In labs 7 and
8, you will replicate the lock service using the replicated state machine
approach. See Schneider's RSM paper for a good,
but non-required, reference. In the replicated state machine approach, one
machine is the master; the master receives requests from clients and executes
them on all replicas in the same order.
When the master
fails, any of the replicas can take over its job, because they all should have
the same state as the failed master. One of the key challenges is ensuring that
everyone agrees on which replica is the master and which of the slaves are alive,
despite arbitrary sequences of crashes or network partitions. We use Paxos to reach such an agreement.
In this lab, you
will implement Paxos and use it to agree to a sequence of membership changes (i.e.,
view changes). We will implement the replicated lock server in lab 8. We
have modified lock_smain.cc in this lab to start the
RSM instead of the lock server; however, we will not actually replicate
locks until lab 8.
When you completed
this lab and the next you will have a replicated state machine that manages a
group of lock servers. You should be able to start new lock servers, which will
contact the master and ask to join the replica group. Nodes can also be removed
from the replica group when they fail. The set of nodes in the group at a
particular time is a view, and each time the view changes, you will run
Paxos to agree on the new view.
The design we have
given you consists of three layered modules. The RSM and config layers make
downcalls to tell the layers below them what to do. The config and Paxos
modules also make upcalls to the layers above them to inform them of
significant events (e.g., Paxos agreed to a value, or a node became
unreachable).
RSM module
The RSM module is in
charge of replication. When a node joins or fails, the RSM module directs the
config module to add or remove the node. The RSM module also runs a recovery
operation on joining nodes to ensure that their state matches the other
replicas. In this lab, the only state to recovery is the sequence of Paxos
operations that have been executed. In lab 8, you will extend the RSM
module to replicate the lock service.
config module
The config module is in
charge of view management. When the RSM module asks it to add or remove nodes
from the current view, the config module invokes Paxos to agree on a new view.
The config module also sends periodic heartbeats to ensure that other nodes are
alive, and does an upcall to inform the RSM module if it can't contact some of
the members of the current view.
Paxos module
The Paxos module is in
charge of running Paxos to agree on a value. In principle the value could be
anything, although in this system it is the list of nodes constituting the next
view.
The focus in this lab is on the paxos
module, but you will implement a skeleton of the RSM module to manage nodes
joining and leaving (e.g., because they crashed.) Replicating the lock
server will happen in the next lab.
Each module has
threads and internal locks. As described above, a thread may call down through
the layers. For instance, the RSM could tell the config module to add a node,
and the config module tells Paxos to agree to a new view. When Paxos finishes,
a thread will invoke an upcall to inform higher layers of the completion. To
avoid deadlock, we suggest that you use the rule that a module releases its
internal locks before it upcalls, but can keep its locks when calling down.
Begin by
initializing your Lab 7 branch with your implementation from Lab 6.
% cd ~/lab
% git commit -am 'my solution to lab6'
Created commit ...
% git pull
remote: Generating pack...
...

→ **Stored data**
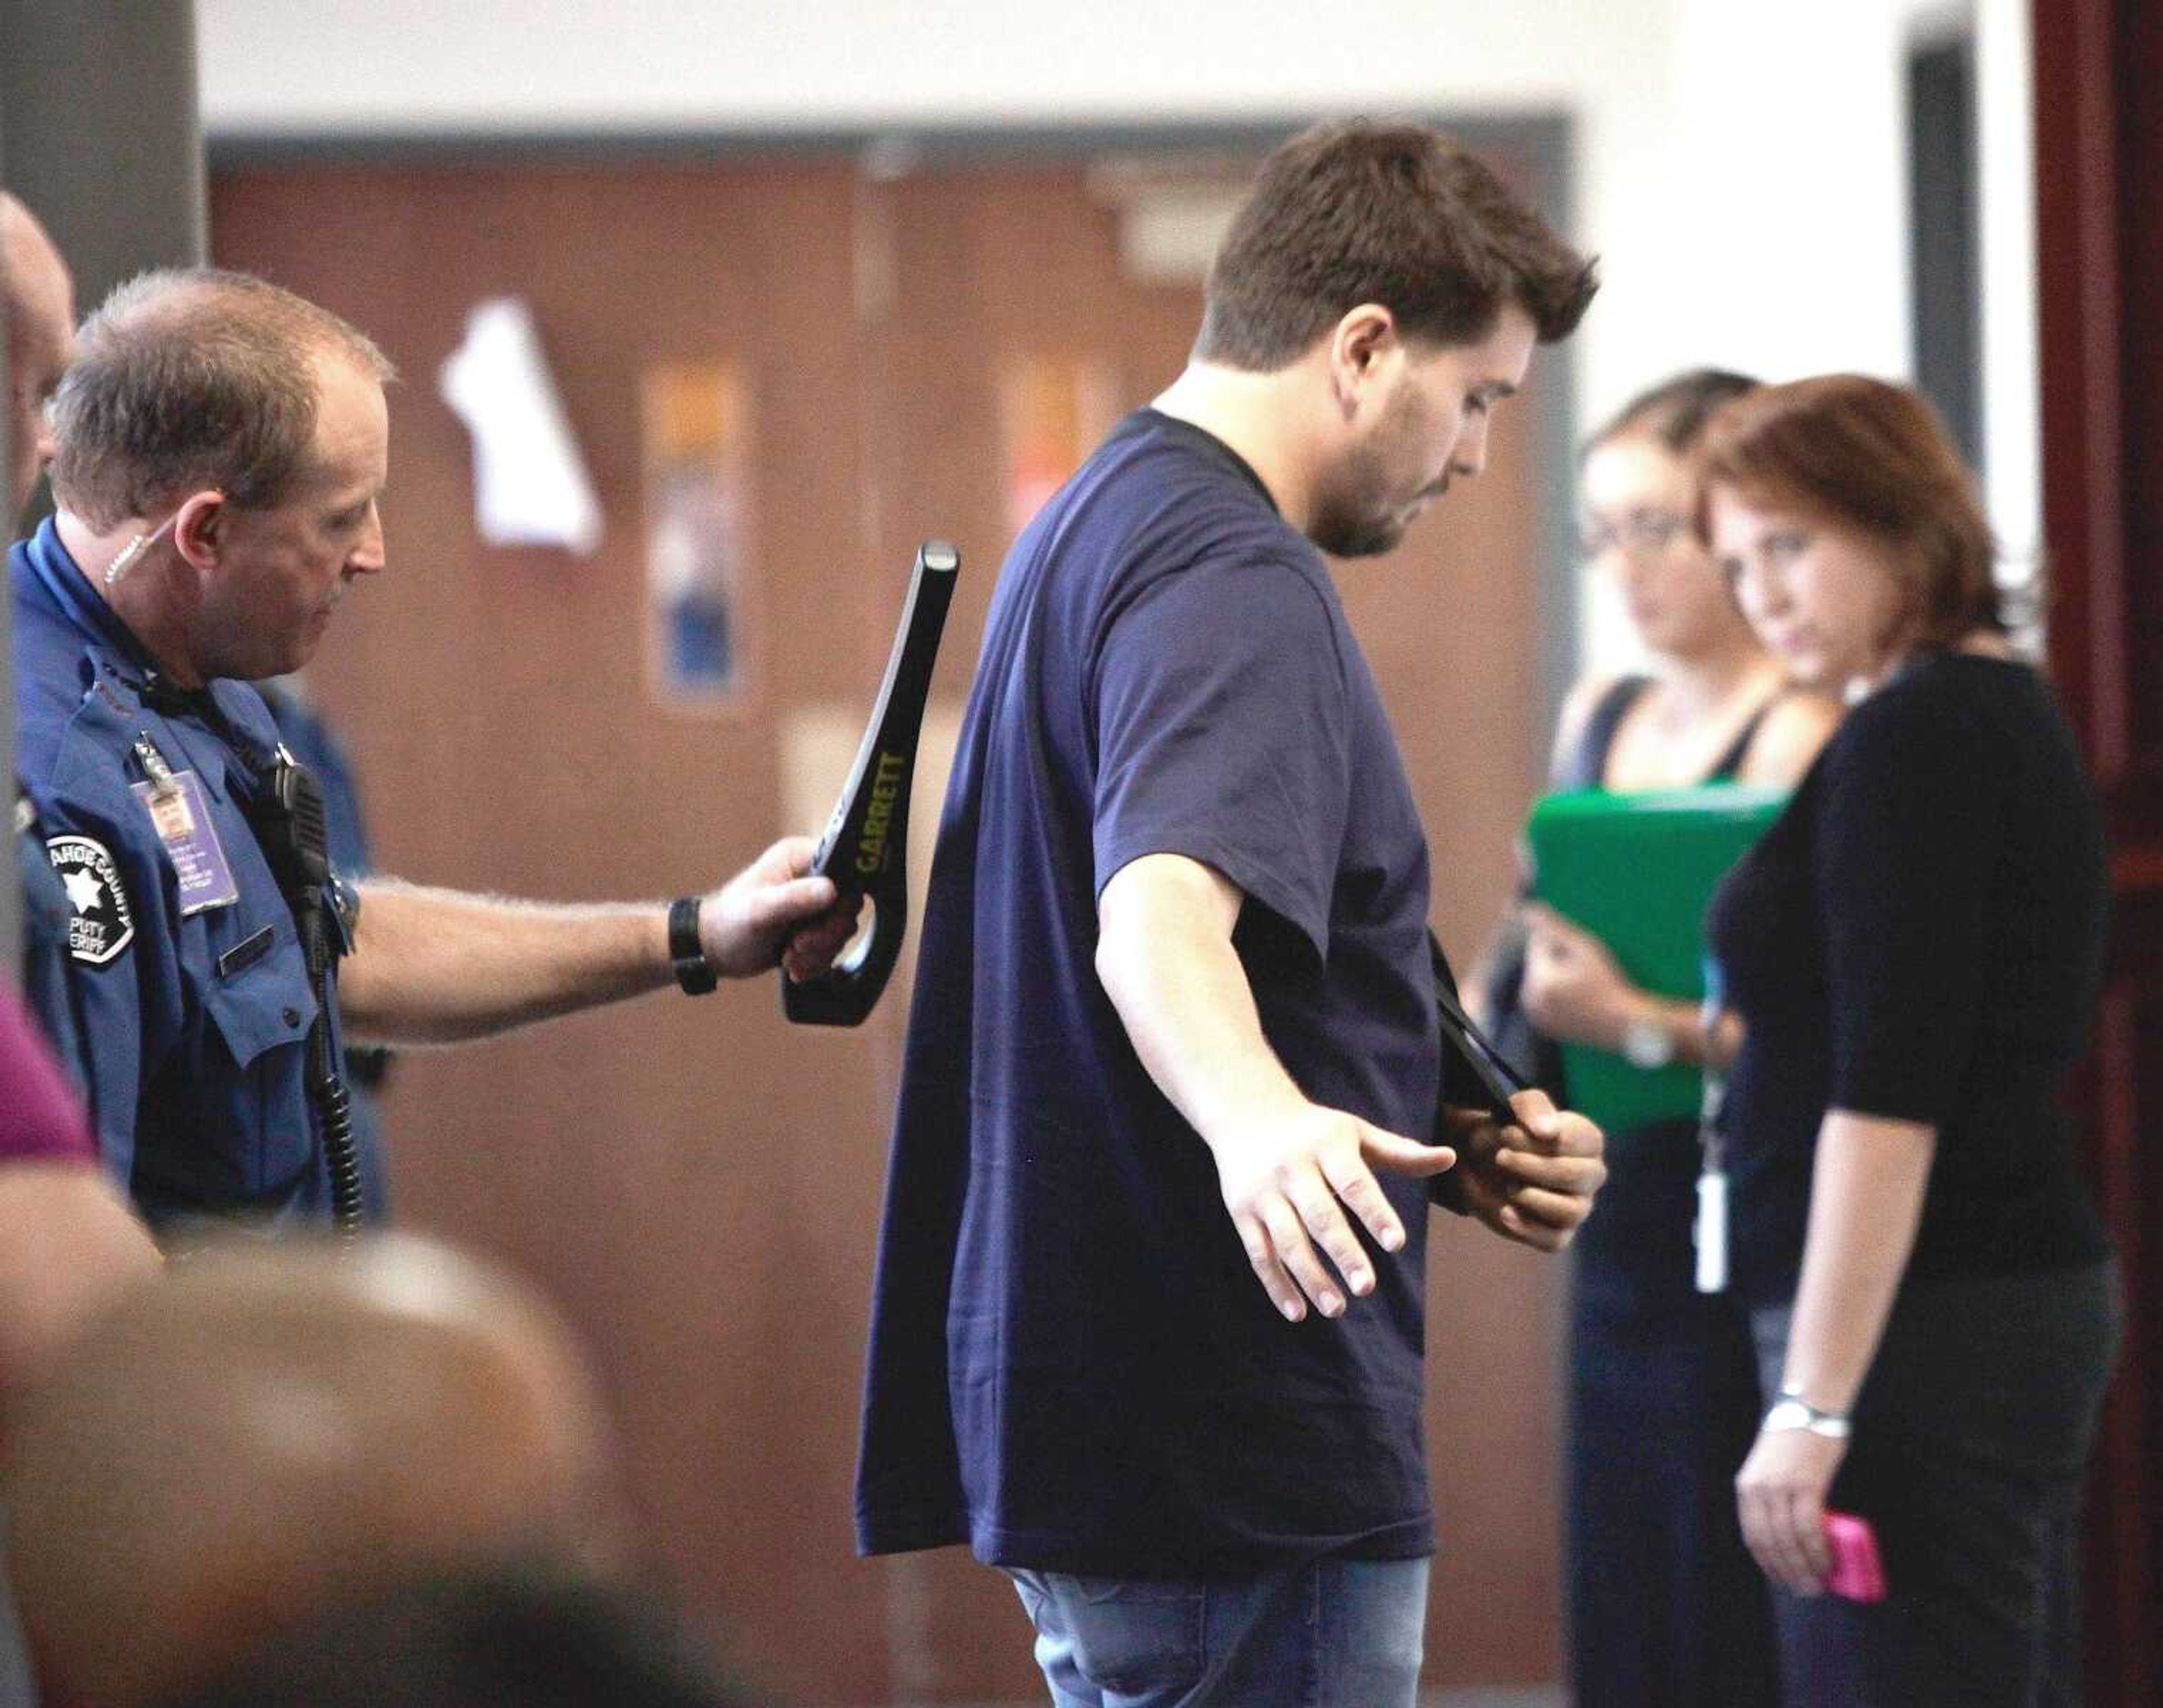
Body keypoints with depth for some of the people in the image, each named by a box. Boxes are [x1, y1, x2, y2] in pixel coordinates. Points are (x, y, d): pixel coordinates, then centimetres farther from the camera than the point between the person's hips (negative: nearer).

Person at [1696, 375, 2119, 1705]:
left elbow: (1888, 1097, -20)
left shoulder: (1908, 742, -13)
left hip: (1922, 1328, -11)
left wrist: (1813, 1405, -21)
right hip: (2038, 1286, 11)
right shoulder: (2018, 715, 16)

→ **Exercise description**
Carry on the lab handout about replicating the lock service with Paxos from the point where it stops.

→ **Response**
% git checkout -b lab7 origin/lab7
Branch lab7 set up to track remote branch refs/remotes/origin/lab7.
Switched to a new branch "lab7"
% git merge lab6
This will add new files, paxos_protocol.h, paxos.{cc,h}, log.{cc,h}, rsm_tester.pl, config.{cc,h}, rsm.{cc,h}, and rsm_protocol.h to your lab/ directory and update the makefile from your
previous lab. It will also incorporate minor changes into your lock_smain.cc to initialize the RSM
module when the lock server starts. Note that since the RSM and the lock server both bind on the same
port, this will actually disable your lock server until lab 8, unless you
change the relevant line in lock_smain.cc back.
The lock server will now take two command-line arguments: the port that the
master, and the port that the lock server you are starting should bind to.
In rsm.{cc,h}, we have provided you with
code to set up the appropriate RPC handlers and manage recovery in this lab.
You will need to write the code to handle nodes joining and leaving.
In files paxos.{cc,h}, you will find a sketch
implementation of the paxos class that will use the
Paxos protocol to agree on view changes. The file paxos_protocol.h defines the suggested RPC
protocol between instances of Paxos running on different replicas, including
structures for arguments and return types, and marshall code for those
structures. The lion's share of the work in this lab is implementing Paxos.
The files log.{cc,h} provide a full
implementation of a log class, which should be used
by your paxos class to log important
Paxos events to disk. Then, if the node fails and later re-joins, it has some
memory about past views of the system. Please do not make any changes to this
class, as we will use our own original versions of these files during testing.
config.cc maintains views using
Paxos. You will need to understand how it interacts with the Paxos and RSM
layers, but you should not need to make any changes to it for this lab. (You
may do so if you wish, however.)
In the next lab we will test
if the replicated lock service maintains the state of replicated locks
correctly, but in this lab we will just tests if view changes happen correctly.
The lab tester rsm_tester.pl will automatically start
several lock servers, kill and restart some of them and check that you have
implemented the Paxos protocol and its use correctly.
There are two classes that
together implement the Paxos protocol: acceptor and proposer. Each replica runs both
classes. The proposer class leads the Paxos
protocol by proposing new values and sending requests to all replicas. The acceptor class processes the
requests from the proposer and sends responses. The
method
The config module performs view changes among the set of
participating nodes. The first view of the system is specified manually.
Subsequent view changes rely on Paxos to agree on a unique next view to
displace the current view.
When the system starts from
scratch, the first node creates view 1 containing itself only, i.e. view_1={1}.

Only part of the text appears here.